Bei den Fahrleistungen hält sich der EQA zugunsten der Reichweite zurück. So beschleunigt der über zwei Tonnen schwere EQA 250 (Leergewicht: 2040 kg) in 8,9 Sekunden aus dem Stand auf 100 km/h. Die Höchstgeschwindigkeit ist auf 160 km/h begrenzt.

Das SUV liegt satt auf der Straße

Mercedes EQA 250
Auf unserer ersten Fahrt überzeugt der EQA: Er wankt nicht, federt verbindlich, lenkt akkurat.
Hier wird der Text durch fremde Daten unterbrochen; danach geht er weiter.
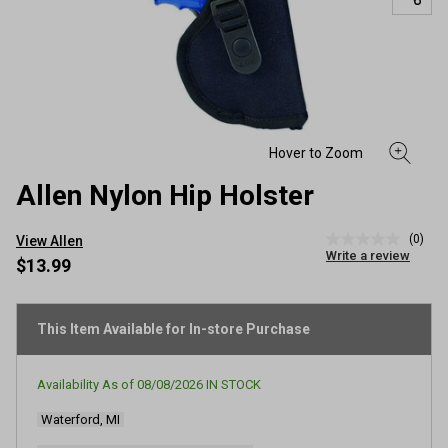
Allen Nylon Hip Holster
(0)
View Allen
No
Write a review
rating
$13.99
value
Same
page
link.
This Item Available for In-store Purchase
Availability As of
08/08/2026
IN STOCK
Waterford, MI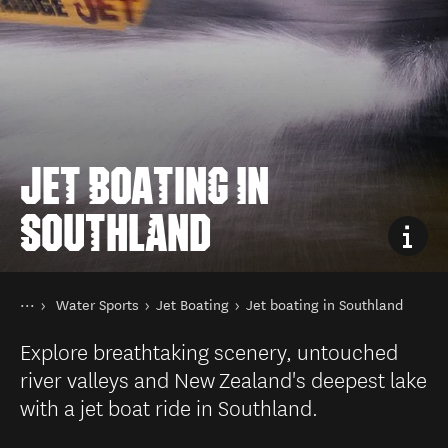
JET BOATING IN
SOUTHLAND
You are here
Home
Water Sports
Jet Boating
Jet boating in Southland
Things to do
Explore breathtaking scenery, untouched
river valleys and New Zealand's deepest lake
with a jet boat ride in Southland.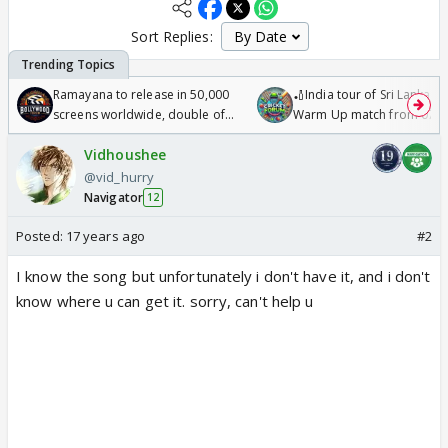
Sort Replies:
Ramayana to release in 50,000
🏏India tour of Sri Lanka 2
screens worldwide, double of
Warm Up match from 07 t
Odyssey
/08/2026🏏
Vidhoushee
@vid_hurry
Navigator
12
Posted:
17 years ago
#2
I know the song but unfortunately i don't have it, and i don't
know where u can get it. sorry, can't help u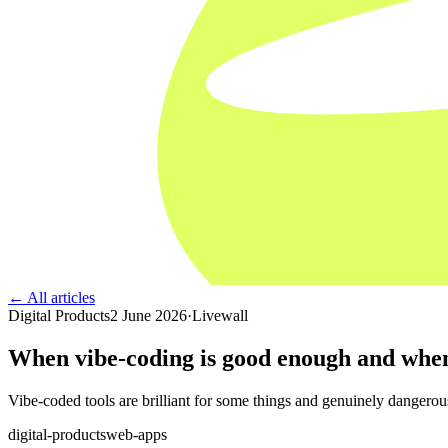
← All articles
Digital Products
2 June 2026
·
Livewall
When vibe-coding is good enough and when
Vibe-coded tools are brilliant for some things and genuinely dangerous 
digital-products
web-apps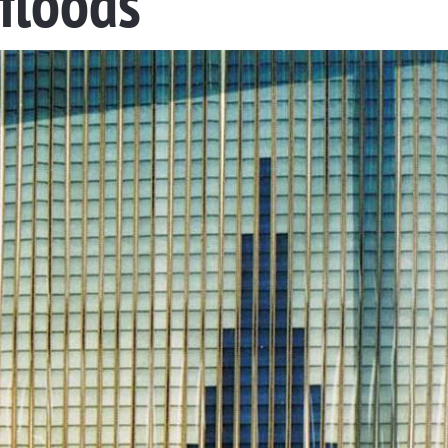
 floods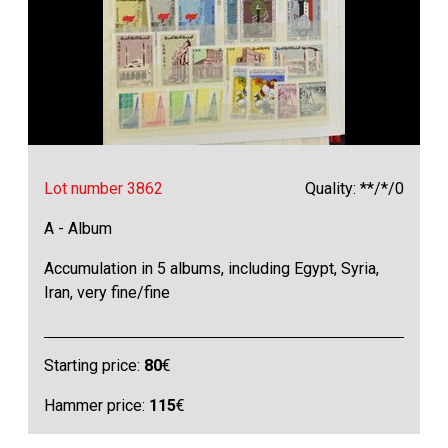
Lot number 3862
Quality: **/*/0
A - Album
Accumulation in 5 albums, including Egypt, Syria,
Iran, very fine/fine
Starting price:
80
€
Hammer price:
115
€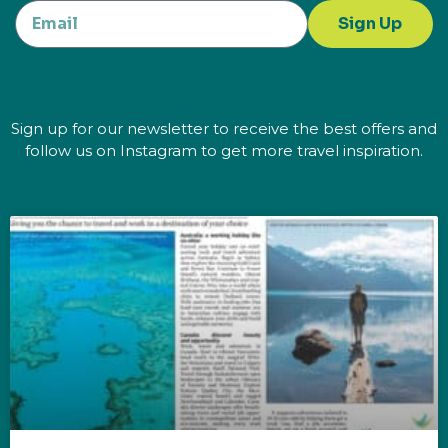
Sign Up
Sign up for our newsletter to receive the best offers and
follow us on Instagram to get more travel inspiration.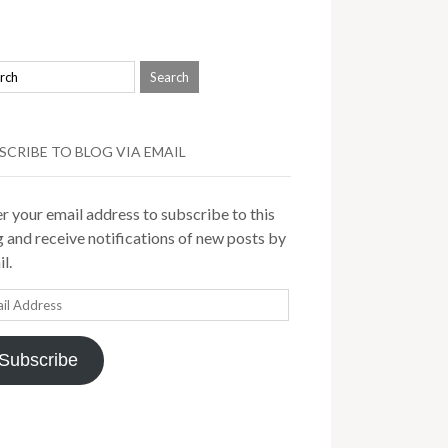
SCRIBE TO BLOG VIA EMAIL
r your email address to subscribe to this
 and receive notifications of new posts by
l.
il
ress
Subscribe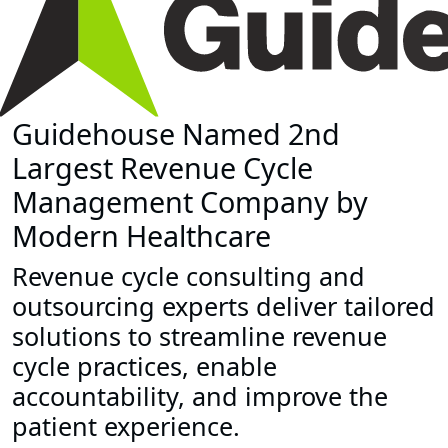
Guidehouse Named 2nd
Largest Revenue Cycle
Management Company by
Modern Healthcare
Revenue cycle consulting and
outsourcing experts deliver tailored
solutions to streamline revenue
cycle practices, enable
accountability, and improve the
patient experience.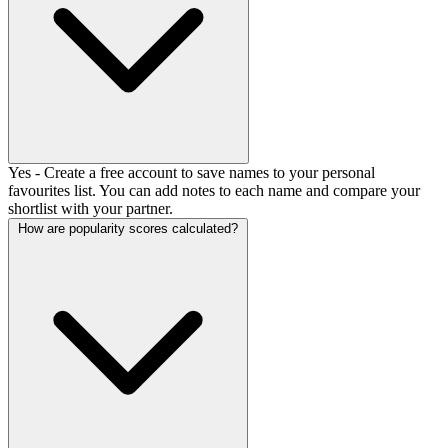
Yes - Create a free account to save names to your personal
favourites list. You can add notes to each name and compare your
shortlist with your partner.
How are popularity scores calculated?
AUTO BILD ist das Elektro-SUV bereits gefahren. Die ersten Kilometer mit dem EQA 250 merken wir kaum, und das ist ein großes Lob. So leise haben sie den Wagen gemacht, so komfortabel. 500 Kilo Mehrgewicht vor allem durch den Akku, das klingt zwar hart, aber beim Fahren fühlt sich das gut an. Der EQA wirkt eine ganze Klasse größer, liegt satt auf der Straße, wankt nicht, federt verbindlich, lenkt akkurat. Einen kompakten E-Wagen mit solch feinen Zutaten haben wir vermisst! Auf unserer ersten Runde haben wir es krachen lassen, jedes der 375 Nm Drehmoment persönlich kennen gelernt. Testverbrauch: 22 kWh. Mercedes sagt 17,7, irgendwo dazwischen dürfte die Wahrheit liegen.

Fazit

Der erste echte und erste gute Elektro-Wagen von Mercedes! Für weniger als 40.000 Euro (nach Abzug der Förderung) gibt es ein feines E-SUV im kompakten Format mit intelligenter Multimedia und ausreichend Platz. Und beim Fahren setzt er neue Maßstäbe!